Instructions for the task:
Check each line of the material for the string "freeze", and copy the lines that have it.

The records:
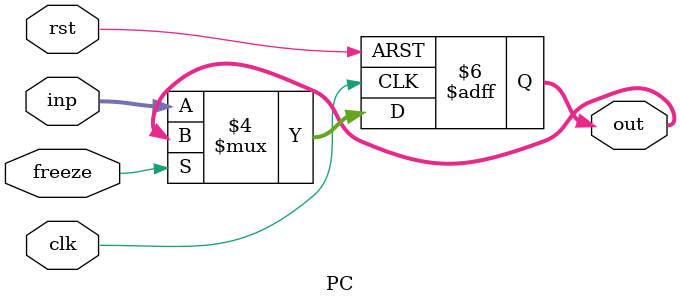
<source format=v>
module PC(clk, rst, inp, freeze, out);
    input clk, rst, freeze; 
    input [31:0] inp;
    output reg [31:0] out;
    always @(posedge clk, posedge rst) begin
        if (rst == 1'b1)
	        out <= 32'b0;
	    else
            if (freeze != 1'b1) out <= inp;
    end
endmodule 
</source>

Answer:
module PC(clk, rst, inp, freeze, out);
    input clk, rst, freeze; 
            if (freeze != 1'b1) out <= inp;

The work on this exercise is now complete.